« Avec plusieurs campagnes marquées par des tensions fortes sur les volumes disponibles, nous avons retrouvé davantage de souffle », a souligné le président Thierry Bonnot.
Après une année 2024 caractérisée par des volumes historiquement faibles et de fortes tensions économiques pour les entreprises, la récolte 2025, jugée plus équilibrée, a permis un retour progressif à une dynamique commerciale positive.
Selon Thierry Bonnot, les chiffres de commercialisation témoignent d’un retour des vins dans les circuits de distribution et d’une plus grande fluidité des marchés. Un rebond qui a concerné l’ensemble des appellations jurassiennes. « La force du Jura réside précisément dans la complémentarité de ses appellations, dans la diversité de ses vins et dans la capacité collective de la filière à porter une image cohérente auprès des consommateurs », a-t-il rappelé.
Une filière qui poursuit sa structuration
L’année 2025 a également été marquée par une importante réorganisation interne. Les actions du CIVJ se sont articulées autour de plusieurs axes : fonctionnement de l’interprofession, communication, relations presse, promotion des appellations, œnotourisme, programme technique et qualité, suivi économique et développement à l’export.
Concernant les marchés étrangers, les États-Unis demeurent un débouché « intéressant et relativement fidèle » malgré les annonces du président américain Donald Trump.
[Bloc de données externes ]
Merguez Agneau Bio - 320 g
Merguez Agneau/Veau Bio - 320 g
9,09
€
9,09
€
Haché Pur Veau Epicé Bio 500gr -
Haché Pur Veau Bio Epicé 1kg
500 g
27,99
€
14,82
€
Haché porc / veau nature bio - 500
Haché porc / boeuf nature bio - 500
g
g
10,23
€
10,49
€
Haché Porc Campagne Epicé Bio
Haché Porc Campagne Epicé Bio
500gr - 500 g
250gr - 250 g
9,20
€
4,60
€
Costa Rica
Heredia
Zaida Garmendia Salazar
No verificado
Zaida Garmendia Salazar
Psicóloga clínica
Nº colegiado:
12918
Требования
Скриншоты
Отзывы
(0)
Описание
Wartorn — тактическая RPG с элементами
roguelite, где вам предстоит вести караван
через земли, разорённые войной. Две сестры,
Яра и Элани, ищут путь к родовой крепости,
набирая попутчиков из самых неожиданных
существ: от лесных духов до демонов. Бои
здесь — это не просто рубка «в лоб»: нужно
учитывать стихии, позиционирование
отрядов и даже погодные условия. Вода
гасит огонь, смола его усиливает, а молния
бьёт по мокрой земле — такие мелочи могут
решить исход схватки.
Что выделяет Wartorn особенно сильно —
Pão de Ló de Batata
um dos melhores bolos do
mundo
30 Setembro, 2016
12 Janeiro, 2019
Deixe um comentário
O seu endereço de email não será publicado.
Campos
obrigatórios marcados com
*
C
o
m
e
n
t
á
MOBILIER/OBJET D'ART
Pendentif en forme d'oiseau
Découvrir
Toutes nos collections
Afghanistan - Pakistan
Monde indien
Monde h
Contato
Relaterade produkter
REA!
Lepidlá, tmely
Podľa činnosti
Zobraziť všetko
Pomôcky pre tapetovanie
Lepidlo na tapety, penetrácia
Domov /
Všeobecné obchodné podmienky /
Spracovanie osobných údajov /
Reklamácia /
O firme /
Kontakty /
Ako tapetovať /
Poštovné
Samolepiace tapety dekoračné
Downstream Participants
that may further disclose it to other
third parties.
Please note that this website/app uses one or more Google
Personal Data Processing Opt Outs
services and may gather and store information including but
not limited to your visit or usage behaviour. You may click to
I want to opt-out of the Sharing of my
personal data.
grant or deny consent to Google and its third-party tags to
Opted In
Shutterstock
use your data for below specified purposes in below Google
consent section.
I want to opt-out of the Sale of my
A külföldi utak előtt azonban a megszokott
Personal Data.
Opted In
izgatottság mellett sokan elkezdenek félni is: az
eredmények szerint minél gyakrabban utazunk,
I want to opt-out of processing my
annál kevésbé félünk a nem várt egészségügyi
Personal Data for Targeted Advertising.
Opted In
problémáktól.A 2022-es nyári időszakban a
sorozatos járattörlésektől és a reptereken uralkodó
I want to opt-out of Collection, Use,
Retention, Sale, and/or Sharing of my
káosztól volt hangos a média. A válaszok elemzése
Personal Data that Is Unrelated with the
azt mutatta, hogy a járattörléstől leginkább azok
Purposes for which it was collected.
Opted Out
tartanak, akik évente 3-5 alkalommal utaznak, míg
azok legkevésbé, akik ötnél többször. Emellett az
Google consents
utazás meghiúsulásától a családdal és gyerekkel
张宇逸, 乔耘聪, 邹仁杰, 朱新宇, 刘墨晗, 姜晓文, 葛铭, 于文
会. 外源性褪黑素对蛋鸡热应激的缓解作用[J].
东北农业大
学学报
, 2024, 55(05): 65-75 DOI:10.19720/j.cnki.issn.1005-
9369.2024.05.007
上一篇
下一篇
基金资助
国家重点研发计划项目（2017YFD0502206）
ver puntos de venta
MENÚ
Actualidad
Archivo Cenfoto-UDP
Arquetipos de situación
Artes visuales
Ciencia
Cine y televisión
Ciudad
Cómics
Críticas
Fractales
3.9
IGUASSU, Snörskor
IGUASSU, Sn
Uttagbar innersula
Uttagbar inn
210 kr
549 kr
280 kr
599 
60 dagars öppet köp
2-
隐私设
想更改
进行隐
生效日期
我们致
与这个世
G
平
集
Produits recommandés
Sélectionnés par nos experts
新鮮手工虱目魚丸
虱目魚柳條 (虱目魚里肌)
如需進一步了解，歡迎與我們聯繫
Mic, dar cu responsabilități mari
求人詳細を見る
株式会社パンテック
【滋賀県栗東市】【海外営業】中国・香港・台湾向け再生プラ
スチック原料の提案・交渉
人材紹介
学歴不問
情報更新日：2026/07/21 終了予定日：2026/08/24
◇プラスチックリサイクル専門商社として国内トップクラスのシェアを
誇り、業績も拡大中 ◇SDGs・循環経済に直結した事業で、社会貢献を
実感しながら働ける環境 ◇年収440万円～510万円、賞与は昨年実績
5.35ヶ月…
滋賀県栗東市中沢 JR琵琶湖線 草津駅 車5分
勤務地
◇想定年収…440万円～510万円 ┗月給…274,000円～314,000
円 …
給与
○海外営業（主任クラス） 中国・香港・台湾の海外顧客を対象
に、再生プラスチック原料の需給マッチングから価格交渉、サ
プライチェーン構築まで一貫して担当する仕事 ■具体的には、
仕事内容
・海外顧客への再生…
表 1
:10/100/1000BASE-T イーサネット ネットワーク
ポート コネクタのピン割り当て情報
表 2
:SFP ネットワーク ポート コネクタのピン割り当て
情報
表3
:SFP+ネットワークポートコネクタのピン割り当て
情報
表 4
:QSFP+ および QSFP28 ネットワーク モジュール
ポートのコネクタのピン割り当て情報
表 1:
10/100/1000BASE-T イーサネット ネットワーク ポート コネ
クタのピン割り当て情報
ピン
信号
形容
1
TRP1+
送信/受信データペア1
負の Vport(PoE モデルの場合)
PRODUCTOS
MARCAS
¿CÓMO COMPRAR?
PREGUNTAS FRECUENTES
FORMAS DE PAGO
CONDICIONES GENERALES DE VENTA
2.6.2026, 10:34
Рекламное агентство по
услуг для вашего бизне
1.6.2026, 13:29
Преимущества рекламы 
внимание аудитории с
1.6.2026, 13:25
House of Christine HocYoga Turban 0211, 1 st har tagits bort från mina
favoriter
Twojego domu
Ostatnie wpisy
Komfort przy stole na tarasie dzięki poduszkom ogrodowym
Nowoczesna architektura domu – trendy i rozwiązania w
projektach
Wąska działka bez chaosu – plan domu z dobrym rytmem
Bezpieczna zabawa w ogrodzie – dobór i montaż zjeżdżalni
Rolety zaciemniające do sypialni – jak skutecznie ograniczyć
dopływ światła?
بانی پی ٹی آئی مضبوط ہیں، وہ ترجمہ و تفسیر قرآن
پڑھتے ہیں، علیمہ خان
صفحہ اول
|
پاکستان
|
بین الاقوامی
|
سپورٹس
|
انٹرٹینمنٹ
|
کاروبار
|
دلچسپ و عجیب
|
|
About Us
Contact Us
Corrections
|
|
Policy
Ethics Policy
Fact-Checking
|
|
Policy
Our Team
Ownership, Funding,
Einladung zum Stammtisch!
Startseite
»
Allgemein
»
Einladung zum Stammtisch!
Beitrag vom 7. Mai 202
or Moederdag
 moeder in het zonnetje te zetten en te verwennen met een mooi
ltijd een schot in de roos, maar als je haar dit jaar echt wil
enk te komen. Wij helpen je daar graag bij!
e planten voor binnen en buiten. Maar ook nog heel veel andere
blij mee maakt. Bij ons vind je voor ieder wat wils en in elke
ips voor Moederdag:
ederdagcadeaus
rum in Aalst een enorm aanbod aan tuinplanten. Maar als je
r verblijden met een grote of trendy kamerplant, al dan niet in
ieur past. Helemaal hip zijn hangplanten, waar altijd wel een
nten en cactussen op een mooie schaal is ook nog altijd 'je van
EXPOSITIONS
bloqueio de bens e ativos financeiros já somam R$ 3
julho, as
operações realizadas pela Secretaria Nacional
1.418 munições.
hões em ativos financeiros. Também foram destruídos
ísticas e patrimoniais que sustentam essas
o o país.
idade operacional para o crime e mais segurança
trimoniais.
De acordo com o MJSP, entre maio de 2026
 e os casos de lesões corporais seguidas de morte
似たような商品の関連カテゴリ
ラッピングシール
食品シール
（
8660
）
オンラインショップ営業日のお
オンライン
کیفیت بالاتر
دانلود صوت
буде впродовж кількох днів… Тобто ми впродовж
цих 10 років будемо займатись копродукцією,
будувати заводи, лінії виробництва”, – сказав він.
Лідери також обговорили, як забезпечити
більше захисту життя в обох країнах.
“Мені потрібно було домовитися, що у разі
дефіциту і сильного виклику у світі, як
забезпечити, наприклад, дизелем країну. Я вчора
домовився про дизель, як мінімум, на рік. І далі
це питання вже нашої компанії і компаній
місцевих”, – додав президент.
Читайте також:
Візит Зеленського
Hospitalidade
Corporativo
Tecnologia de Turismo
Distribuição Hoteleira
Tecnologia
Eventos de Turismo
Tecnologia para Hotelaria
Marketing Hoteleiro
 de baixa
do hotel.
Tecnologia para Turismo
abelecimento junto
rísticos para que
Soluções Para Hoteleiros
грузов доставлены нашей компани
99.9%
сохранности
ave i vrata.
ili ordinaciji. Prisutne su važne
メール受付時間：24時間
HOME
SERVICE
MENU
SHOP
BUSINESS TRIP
Les pays nordiques montrent également un intérêt pour les vins du Jura. Le président estime que « la diversité et la typicité des vins du Jura intéressent beaucoup le marché export ». Les crémants eux aussi commencent à capter l’intérêt de certains pays comme l’Italie.

Désalcoolisation et consommation des jeunes
Interrogé sur les vins désalcoolisés, Thierry Bonnot a affiché une position très tranchée. « Ce n’est pas du vin », a-t-il déclaré, estimant que la désalcoolisation allait à l’encontre des efforts environnementaux menés par la filière en raison de son impact carbone.
La question du renouvellement des consommateurs a également été abordée. Pour le président du CIVJ, le secteur viticole doit repenser son discours à destination des jeunes générations. « Le problème du vin, c’est qu’on s’est enfermé dans des langages élitistes et les jeunes n’adhèrent pas à ces langages-là », a-t-il observé. Selon lui, le vin doit retrouver une image plus festive et accessible, notamment autour des moments de convivialité.